Le point d’équilibre des négociations fait la part belle aux sanctions, chères à Berlin, mais il limite leur automaticité. Dans la phase dite «préventive», qui était celle sur laquelle les discussions ont été les plus difficiles, les cartes resteront entièrement dans les mains du Conseil des ministres des finances qui «doit pouvoir décider… d’imposer de manière progressive des sanctions sous la forme de dépôts portant intérêt lorsque la trajectoire de consolidation budgétaire d’un Etat dévie de manière particulièrement significative par rapport à la trajectoire prévue», selon la déclaration.
En cas de violation des deux règles de déficit et d’endettement du Pacte, en revanche, les sanctions, qui consistent dans un dépôt de 0,2% du PIB, seraient, elles, bien «automatiques». Dans un cas comme dans l’autre, la déclaration indique que Berlin renonce à obliger le Conseil à prendre position à la majorité contre des sanctions.

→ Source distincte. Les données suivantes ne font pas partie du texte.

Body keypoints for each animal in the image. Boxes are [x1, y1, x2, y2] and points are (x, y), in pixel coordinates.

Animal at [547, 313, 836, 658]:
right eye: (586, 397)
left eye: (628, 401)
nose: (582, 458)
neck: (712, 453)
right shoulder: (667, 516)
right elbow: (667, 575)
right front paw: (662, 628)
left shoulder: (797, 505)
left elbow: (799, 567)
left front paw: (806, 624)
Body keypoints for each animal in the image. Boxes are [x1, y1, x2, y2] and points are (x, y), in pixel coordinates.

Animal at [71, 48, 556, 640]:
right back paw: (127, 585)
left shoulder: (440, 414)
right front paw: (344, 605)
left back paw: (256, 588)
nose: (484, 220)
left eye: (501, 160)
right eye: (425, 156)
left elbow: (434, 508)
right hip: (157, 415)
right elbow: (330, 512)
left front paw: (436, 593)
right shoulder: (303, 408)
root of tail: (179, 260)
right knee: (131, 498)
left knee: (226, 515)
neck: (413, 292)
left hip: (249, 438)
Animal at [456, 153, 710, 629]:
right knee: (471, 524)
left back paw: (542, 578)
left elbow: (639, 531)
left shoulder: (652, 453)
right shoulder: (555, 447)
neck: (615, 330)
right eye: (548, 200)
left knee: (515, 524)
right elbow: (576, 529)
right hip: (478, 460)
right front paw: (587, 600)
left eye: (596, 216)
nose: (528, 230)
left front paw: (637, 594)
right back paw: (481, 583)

Il faudra une majorité qualifiée en faveur des sanctions pour qu’elle soit adoptée, ce qui est le régime actuel. La surveillance de la compétitivité respective des économies nationales est, elle, renvoyée en dernier ressort au Conseil européen mais n’est plus associée à des sanctions.

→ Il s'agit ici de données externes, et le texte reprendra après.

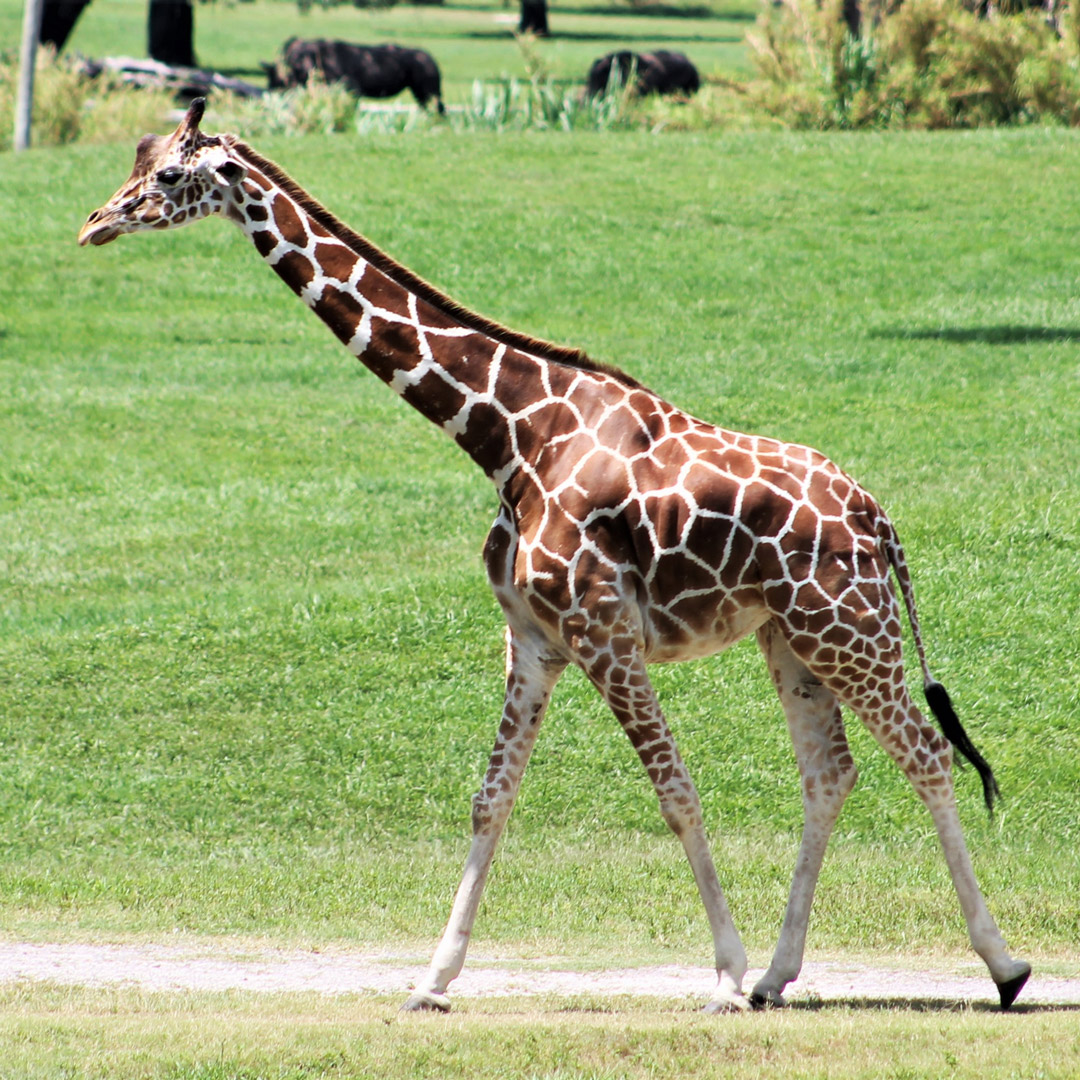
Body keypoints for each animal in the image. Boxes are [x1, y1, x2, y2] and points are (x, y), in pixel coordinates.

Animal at [78, 99, 1028, 1010]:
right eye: (135, 159)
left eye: (167, 174)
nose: (94, 223)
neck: (510, 436)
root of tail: (878, 519)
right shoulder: (534, 640)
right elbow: (489, 801)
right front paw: (432, 981)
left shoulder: (604, 631)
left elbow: (675, 793)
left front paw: (721, 978)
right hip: (791, 639)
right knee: (831, 776)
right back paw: (778, 976)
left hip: (848, 628)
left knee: (926, 755)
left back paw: (1003, 966)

En contrepartie, Paris s’est engagé à se lancer dans une révision «limitée» des traités «avant 2013». Cette révision consistera à créer un mécanisme «permanent et robuste» de gestion de crise et à inclure «la suspension des droits de vote» en «cas d’une violation grave des principes de base de l’UEM». Les changements proposés aux procédures actuelles du Pacte vont toutefois devoir être approuvées, outre le Conseil Ecofin, par le Parlement, «conformément à la méthode communautaire», a précisé hier soir le président de l’Eurogroupe Jean-Claude Juncker. Or celui-ci travaille depuis le 29 septembre sur les propositions faites par la Commission, très proches des propositions allemandes d’origine.